The man experiences a similar dream later on in the form of a memory. He is experiencing “rich dreams now which he was loathe to wake from. Things no longer known in the world… Memory of her crossing the lawn towards the house early in the morning in a thin rose gown that clung to her breasts” (McCarthy, 131). This dream is an echo of the previous dream, evoking a similar green setting and erotic imagery. She is becoming more vivid now, as it is not a fantasy but a memory in the form of a dream. She is becoming clearer, more solid. While she is still just a reflection of the real woman, she is now rooted in reality. She is the real wife, not the fantasy image that he envisioned in the first dream. This dream comes after the man, “was beginning to think that death was finally upon them” (McCarthy, 129). As the reality of death becomes clearer so does the image of the woman. They are entwined together. When the man dies at the end of the novel, it is not his wife he thinks of. However it is his wife that he sees in his dreams, she who calls him towards death. She is the omen of death. She is the ghost that haunts him. While the boy dreams of penguins and his father, it is only the man who sees the wife. It is only the man who dies.
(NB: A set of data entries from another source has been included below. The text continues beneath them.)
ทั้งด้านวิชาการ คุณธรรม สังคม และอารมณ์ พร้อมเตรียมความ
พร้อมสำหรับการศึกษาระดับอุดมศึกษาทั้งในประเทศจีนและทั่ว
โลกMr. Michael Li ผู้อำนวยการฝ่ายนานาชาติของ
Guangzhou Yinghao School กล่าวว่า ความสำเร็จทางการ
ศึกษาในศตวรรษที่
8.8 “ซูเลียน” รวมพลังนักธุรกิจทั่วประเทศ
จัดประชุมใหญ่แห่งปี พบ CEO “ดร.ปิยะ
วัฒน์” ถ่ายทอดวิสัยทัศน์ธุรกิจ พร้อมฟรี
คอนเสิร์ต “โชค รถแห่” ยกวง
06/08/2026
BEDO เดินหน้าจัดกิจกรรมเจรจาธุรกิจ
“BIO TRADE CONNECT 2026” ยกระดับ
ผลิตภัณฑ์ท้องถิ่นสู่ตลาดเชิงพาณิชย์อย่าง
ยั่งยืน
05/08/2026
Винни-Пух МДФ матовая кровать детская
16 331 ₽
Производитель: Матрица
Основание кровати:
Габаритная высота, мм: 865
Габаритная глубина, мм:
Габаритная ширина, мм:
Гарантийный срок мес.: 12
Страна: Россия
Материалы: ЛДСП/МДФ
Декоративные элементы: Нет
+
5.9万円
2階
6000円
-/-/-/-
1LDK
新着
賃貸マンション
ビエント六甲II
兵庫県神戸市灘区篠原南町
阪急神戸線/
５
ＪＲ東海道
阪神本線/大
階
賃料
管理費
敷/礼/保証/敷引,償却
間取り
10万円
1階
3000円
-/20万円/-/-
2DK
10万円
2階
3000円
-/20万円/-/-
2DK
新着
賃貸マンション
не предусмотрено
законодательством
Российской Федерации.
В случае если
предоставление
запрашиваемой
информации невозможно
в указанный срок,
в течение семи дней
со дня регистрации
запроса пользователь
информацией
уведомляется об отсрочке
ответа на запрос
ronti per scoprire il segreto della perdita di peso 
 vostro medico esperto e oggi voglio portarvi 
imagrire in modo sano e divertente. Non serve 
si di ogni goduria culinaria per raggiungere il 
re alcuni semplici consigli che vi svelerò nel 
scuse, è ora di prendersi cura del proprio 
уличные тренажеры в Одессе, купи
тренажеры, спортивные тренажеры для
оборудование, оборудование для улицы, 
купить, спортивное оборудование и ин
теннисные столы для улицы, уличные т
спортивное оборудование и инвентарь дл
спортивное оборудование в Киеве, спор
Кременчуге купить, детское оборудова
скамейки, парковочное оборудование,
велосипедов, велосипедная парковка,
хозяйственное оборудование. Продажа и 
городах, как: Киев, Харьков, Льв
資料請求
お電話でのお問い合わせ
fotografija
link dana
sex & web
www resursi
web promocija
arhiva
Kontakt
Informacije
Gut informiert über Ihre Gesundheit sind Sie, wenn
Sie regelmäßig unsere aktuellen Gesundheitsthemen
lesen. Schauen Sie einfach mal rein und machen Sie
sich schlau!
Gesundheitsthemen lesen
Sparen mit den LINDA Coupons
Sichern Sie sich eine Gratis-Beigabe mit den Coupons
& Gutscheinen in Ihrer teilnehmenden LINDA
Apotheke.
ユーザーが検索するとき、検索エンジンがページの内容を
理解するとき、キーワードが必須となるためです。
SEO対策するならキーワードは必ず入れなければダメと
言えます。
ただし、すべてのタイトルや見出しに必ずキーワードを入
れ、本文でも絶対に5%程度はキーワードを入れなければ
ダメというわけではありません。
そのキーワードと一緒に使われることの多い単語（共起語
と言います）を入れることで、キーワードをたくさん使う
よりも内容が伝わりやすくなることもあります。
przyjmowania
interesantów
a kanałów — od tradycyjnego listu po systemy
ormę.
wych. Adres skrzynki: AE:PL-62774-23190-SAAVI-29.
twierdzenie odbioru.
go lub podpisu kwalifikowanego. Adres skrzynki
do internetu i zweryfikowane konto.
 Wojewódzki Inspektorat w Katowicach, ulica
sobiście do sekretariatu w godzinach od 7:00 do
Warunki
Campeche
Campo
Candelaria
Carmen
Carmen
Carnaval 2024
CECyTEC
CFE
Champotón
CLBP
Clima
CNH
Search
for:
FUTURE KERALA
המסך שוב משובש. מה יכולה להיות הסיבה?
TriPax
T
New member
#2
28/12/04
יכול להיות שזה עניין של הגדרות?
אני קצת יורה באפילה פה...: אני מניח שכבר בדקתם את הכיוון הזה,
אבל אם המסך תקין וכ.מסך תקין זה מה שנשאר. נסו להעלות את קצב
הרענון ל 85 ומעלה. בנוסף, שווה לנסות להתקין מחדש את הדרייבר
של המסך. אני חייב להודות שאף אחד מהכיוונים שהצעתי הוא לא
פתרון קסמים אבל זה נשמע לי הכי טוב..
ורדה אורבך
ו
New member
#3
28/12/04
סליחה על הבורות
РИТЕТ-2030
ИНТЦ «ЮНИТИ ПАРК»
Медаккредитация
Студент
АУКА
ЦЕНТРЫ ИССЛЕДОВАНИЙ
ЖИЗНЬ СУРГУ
Dreams are not only fantasies, they are also hauntings. They are memories of a world that does not exist anymore. The wife acts as a symbol of this world. She is a ghost who appears in dreams to remind the man of what once was, remembered as a beautiful woman. Yet she is not only a memory, but an omen of death, distracting the man from the road forward. In the first dream in the novel she appears as a woman in white, embodying the feeling of purity and solace. She is a reminder to the man about the past world he no longer lives in, and a reason for him to give up on life. In the post-apocalyptic world that the man and his son now live in, to remember the past is self-destruction. It is to fall into a dream world that no longer exists. The wife is a symbol of this world. The Road debates the reason of life, emphasizing the constant choice that is to live. While the question “is it worth it in the end?” remains unanswered, the real question becomes: “what makes life worth living?” Living in a dream is not to live in reality. To be lost in dream is to be lost in life itself.
References:
McCarthy, Cormac (2006) The Road. New York: Vintage Books.
Murphet J, Steven M. (2012) Styles of Extinction. New York: Continuum.
Squire, Louise (2012) Death and the Anthropocene: Cormac McCarthy’s World of Unliving. Oxford Lit Review; 34(2):211-228.